§ **WHAT TO DO**
The listing, minus its pictures, is to be given again exactly.

= Beginning of Section =

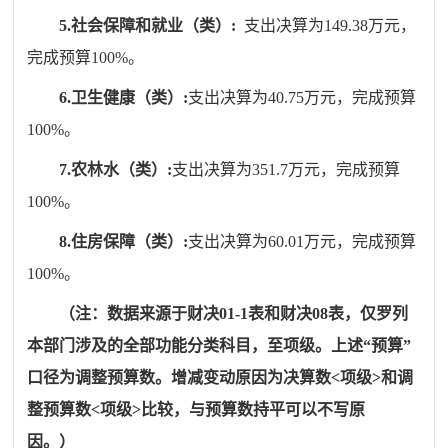
5.
社会保障和就业（类）
:
支出决算为
149.38
万元，
完成预算
100
%
。
6.
卫生健康
（类）
:
支出决算为
40.75
万元，完成预算
100
%
。
7
.
农林水
（类）
:
支出决算为
351.7
万元，完成预算
100
%
。
8
.
住房保障
（类）
:
支出决算为
60.01
万元，完成预算
100
%
。
（注：数据来源于财决
0
1-1表
和财决
08表
，
仅
罗列
本部门涉及的
全部功能分类科目
，
至项级。上述“预算”
口径为调整预算数。增减变动原因为决算数
<
项级
>
和调
整预算数
<
项级
>
比较，与预算数持平可以不写原
因。）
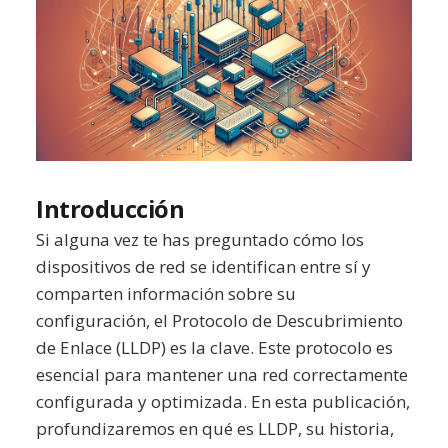
Introducción
Si alguna vez te has preguntado cómo los
dispositivos de red se identifican entre sí y
comparten información sobre su
configuración, el Protocolo de Descubrimiento
de Enlace (LLDP) es la clave. Este protocolo es
esencial para mantener una red correctamente
configurada y optimizada. En esta publicación,
profundizaremos en qué es LLDP, su historia,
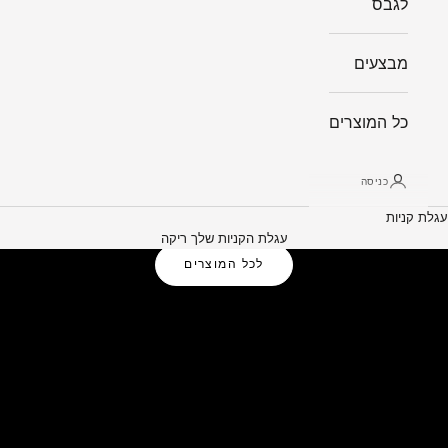
לגבס
מבצעים
כל המוצרים
כניסה
עגלת קניות
פתרונות אלומיניום לבית ולמשרד
עגלת הקניות שלך ריקה
לכל המוצרים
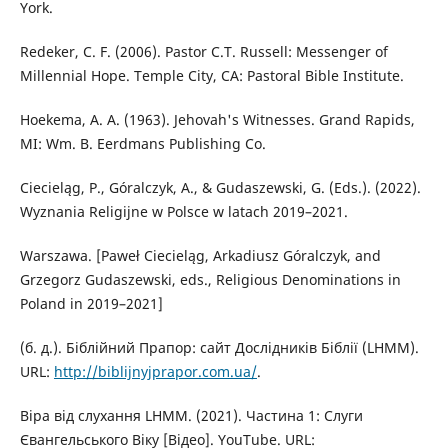
York.
Redeker, C. F. (2006). Pastor C.T. Russell: Messenger of
Millennial Hope. Temple City, CA: Pastoral Bible Institute.
Hoekema, A. A. (1963). Jehovah's Witnesses. Grand Rapids,
MI: Wm. B. Eerdmans Publishing Co.
Ciecieląg, P., Góralczyk, A., & Gudaszewski, G. (Eds.). (2022).
Wyznania Religijne w Polsce w latach 2019–2021.
Warszawa. [Paweł Ciecieląg, Arkadiusz Góralczyk, and
Grzegorz Gudaszewski, eds., Religious Denominations in
Poland in 2019–2021]
(б. д.). Біблійний Прапор: сайт Дослідників Біблії (LHMM).
URL:
http://biblijnyjprapor.com.ua/
.
Віра від слухання LHMM. (2021). Частина 1: Слуги
Євангельського Віку [Відео]. YouTube. URL:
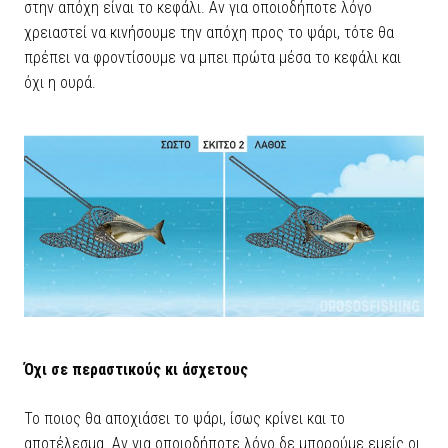
στην απόχη είναι το κεφάλι. Αν για οποιοδήποτε λόγο
χρειαστεί να κινήσουμε την απόχη προς το ψάρι, τότε θα
πρέπει να φροντίσουμε να μπει πρώτα μέσα το κεφάλι και
όχι η ουρά.
Όχι σε περαστικούς κι άσχετους
Το ποιος θα αποχιάσει το ψάρι, ίσως κρίνει και το
αποτέλεσμα. Αν για οποιοδήποτε λόγο δε μπορούμε εμείς οι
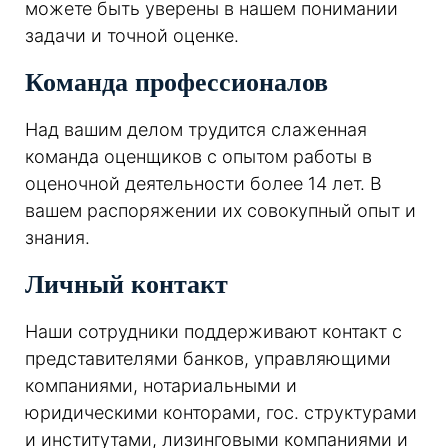
можете быть уверены в нашем понимании
задачи и точной оценке.
Команда профессионалов
Над вашим делом трудится слаженная
команда оценщиков с опытом работы в
оценочной деятельности более 14 лет. В
вашем распоряжении их совокупный опыт и
знания.
Личный контакт
Наши сотрудники поддерживают контакт с
представителями банков, управляющими
компаниями, нотариальными и
юридическими конторами, гос. структурами
и институтами, лизинговыми компаниями и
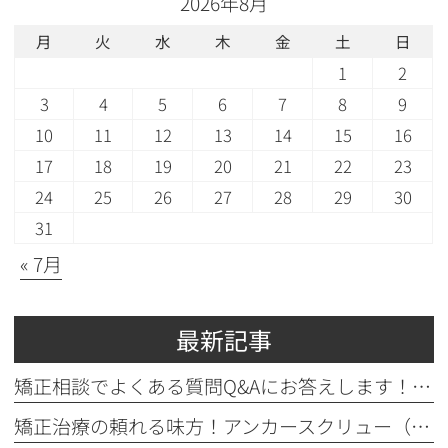
2026年8月
月
火
水
木
金
土
日
1
2
3
4
5
6
7
8
9
10
11
12
13
14
15
16
17
18
19
20
21
22
23
24
25
26
27
28
29
30
31
« 7月
最新記事
矯正相談でよくある質問Q&Aにお答えします！！！
矯正治療の頼れる味方！アンカースクリュー（ISA）ってどんなもの？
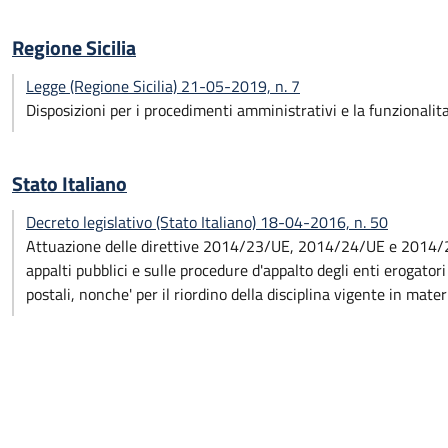
Regione Sicilia
Legge (Regione Sicilia) 21-05-2019, n. 7
Disposizioni per i procedimenti amministrativi e la funzionalita
Stato Italiano
Decreto legislativo (Stato Italiano) 18-04-2016, n. 50
Attuazione delle direttive 2014/23/UE, 2014/24/UE e 2014/25/
appalti pubblici e sulle procedure d'appalto degli enti erogatori 
postali, nonche' per il riordino della disciplina vigente in materi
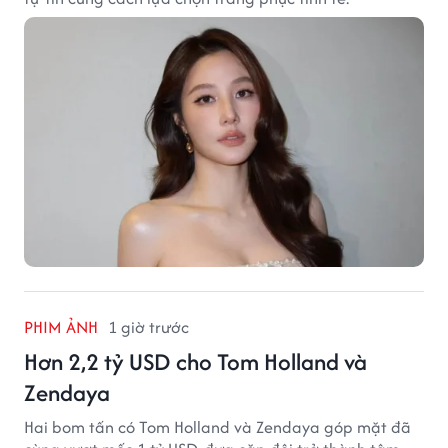
PHIM ẢNH
1 giờ trước
Hơn 2,2 tỷ USD cho Tom Holland và
Zendaya
Hai bom tấn có Tom Holland và Zendaya góp mặt đã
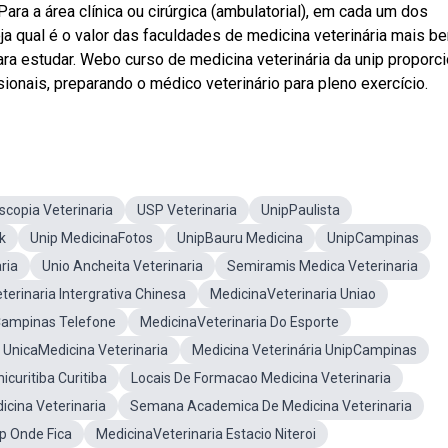
Para a área clínica ou cirúrgica (ambulatorial), em cada um dos
a qual é o valor das faculdades de medicina veterinária mais b
ara estudar. Webo curso de medicina veterinária da unip proporc
ionais, preparando o médico veterinário para pleno exercício.
scopia Veterinaria
USP Veterinaria
UnipPaulista
k
Unip MedicinaFotos
UnipBauru Medicina
UnipCampinas
ria
Unio Ancheita Veterinaria
Semiramis Medica Veterinaria
erinaria Intergrativa Chinesa
MedicinaVeterinaria Uniao
Campinas Telefone
MedicinaVeterinaria Do Esporte
UnicaMedicina Veterinaria
Medicina Veterinária UnipCampinas
icuritiba Curitiba
Locais De Formacao Medicina Veterinaria
cina Veterinaria
Semana Academica De Medicina Veterinaria
p Onde Fica
MedicinaVeterinaria Estacio Niteroi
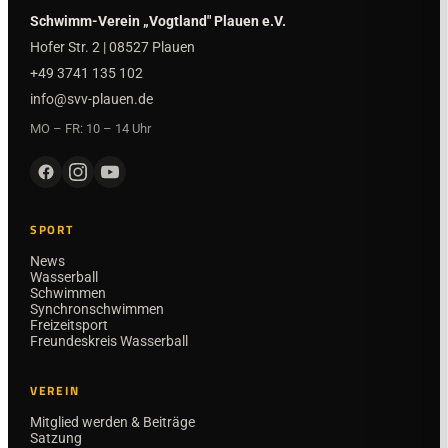
Schwimm-Verein „Vogtland" Plauen e.V.
Hofer Str. 2 | 08527 Plauen
+49 3741 135 102
info@svv-plauen.de
MO – FR: 10 – 14 Uhr
SPORT
News
Wasserball
Schwimmen
Synchronschwimmen
Freizeitsport
Freundeskreis Wasserball
VEREIN
Mitglied werden & Beiträge
Satzung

= End of Section =

§ **RESULT OF THIS TASK**
5.
社会保障和就业（类）
:
支出决算为
149.38
万元，
完成预算
100
%
。
6.
卫生健康
（类）
:
支出决算为
40.75
万元，完成预算
100
%
。
7
.
农林水
（类）
:
支出决算为
351.7
万元，完成预算
100
%
。
8
.
住房保障
（类）
:
支出决算为
60.01
万元，完成预算
100
%
。
（注：数据来源于财决
0
1-1表
和财决
08表
，
仅
罗列
本部门涉及的
全部功能分类科目
，
至项级。上述“预算”
口径为调整预算数。增减变动原因为决算数
<
项级
>
和调
整预算数
<
项级
>
比较，与预算数持平可以不写原
因。）
Introducción
Si alguna vez te has preguntado cómo los
dispositivos de red se identifican entre sí y
comparten información sobre su
configuración, el Protocolo de Descubrimiento
de Enlace (LLDP) es la clave. Este protocolo es
esencial para mantener una red correctamente
configurada y optimizada. En esta publicación,
profundizaremos en qué es LLDP, su historia,
לגבס
מבצעים
כל המוצרים
כניסה
עגלת קניות
פתרונות אלומיניום לבית ולמשרד
עגלת הקניות שלך ריקה
לכל המוצרים
York.
Redeker, C. F. (2006). Pastor C.T. Russell: Messenger of
Millennial Hope. Temple City, CA: Pastoral Bible Institute.
Hoekema, A. A. (1963). Jehovah's Witnesses. Grand Rapids,
MI: Wm. B. Eerdmans Publishing Co.
Ciecieląg, P., Góralczyk, A., & Gudaszewski, G. (Eds.). (2022).
Wyznania Religijne w Polsce w latach 2019–2021.
Warszawa. [Paweł Ciecieląg, Arkadiusz Góralczyk, and
Grzegorz Gudaszewski, eds., Religious Denominations in
Poland in 2019–2021]
(б. д.). Біблійний Прапор: сайт Дослідників Біблії (LHMM).
URL:
http://biblijnyjprapor.com.ua/
.
Віра від слухання LHMM. (2021). Частина 1: Слуги
Євангельського Віку [Відео]. YouTube. URL:
στην απόχη είναι το κεφάλι. Αν για οποιοδήποτε λόγο
χρειαστεί να κινήσουμε την απόχη προς το ψάρι, τότε θα
πρέπει να φροντίσουμε να μπει πρώτα μέσα το κεφάλι και
όχι η ουρά.
Όχι σε περαστικούς κι άσχετους
Το ποιος θα αποχιάσει το ψάρι, ίσως κρίνει και το
αποτέλεσμα. Αν για οποιοδήποτε λόγο δε μπορούμε εμείς οι
можете быть уверены в нашем понимании
задачи и точной оценке.
Команда профессионалов
Над вашим делом трудится слаженная
команда оценщиков с опытом работы в
оценочной деятельности более 14 лет. В
вашем распоряжении их совокупный опыт и
знания.
Личный контакт
Наши сотрудники поддерживают контакт с
представителями банков, управляющими
компаниями, нотариальными и
юридическими конторами, гос. структурами
и институтами, лизинговыми компаниями и
2026年8月
月
火
水
木
金
土
日
1
2
3
4
5
6
7
8
9
10
11
12
13
14
15
16
17
18
19
20
21
22
23
24
25
26
27
28
29
30
31
« 7月
最新記事
矯正相談でよくある質問Q&Aにお答えします！！！
矯正治療の頼れる味方！アンカースクリュー（ISA）ってどんなもの？
Regione Sicilia
Legge (Regione Sicilia) 21-05-2019, n. 7
Disposizioni per i procedimenti amministrativi e la funzionalita
Stato Italiano
Decreto legislativo (Stato Italiano) 18-04-2016, n. 50
Attuazione delle direttive 2014/23/UE, 2014/24/UE e 2014/25/
appalti pubblici e sulle procedure d'appalto degli enti erogatori 
postali, nonche' per il riordino della disciplina vigente in materi
PHIM ẢNH
1 giờ trước
Hơn 2,2 tỷ USD cho Tom Holland và
Zendaya
Hai bom tấn có Tom Holland và Zendaya góp mặt đã
Para a área clínica ou cirúrgica (ambulatorial), em cada um dos
a qual é o valor das faculdades de medicina veterinária mais b
ara estudar. Webo curso de medicina veterinária da unip proporc
ionais, preparando o médico veterinário para pleno exercício.
scopia Veterinaria
USP Veterinaria
UnipPaulista
k
Unip MedicinaFotos
UnipBauru Medicina
UnipCampinas
ria
Unio Ancheita Veterinaria
Semiramis Medica Veterinaria
erinaria Intergrativa Chinesa
MedicinaVeterinaria Uniao
Campinas Telefone
MedicinaVeterinaria Do Esporte
UnicaMedicina Veterinaria
Medicina Veterinária UnipCampinas
icuritiba Curitiba
Locais De Formacao Medicina Veterinaria
cina Veterinaria
Semana Academica De Medicina Veterinaria
p Onde Fica
MedicinaVeterinaria Estacio Niteroi
Schwimm-Verein „Vogtland" Plauen e.V.
Hofer Str. 2 | 08527 Plauen
+49 3741 135 102
info@svv-plauen.de
MO – FR: 10 – 14 Uhr
SPORT
News
Wasserball
Schwimmen
Synchronschwimmen
Freizeitsport
Freundeskreis Wasserball
VEREIN
Mitglied werden & Beiträge
Satzung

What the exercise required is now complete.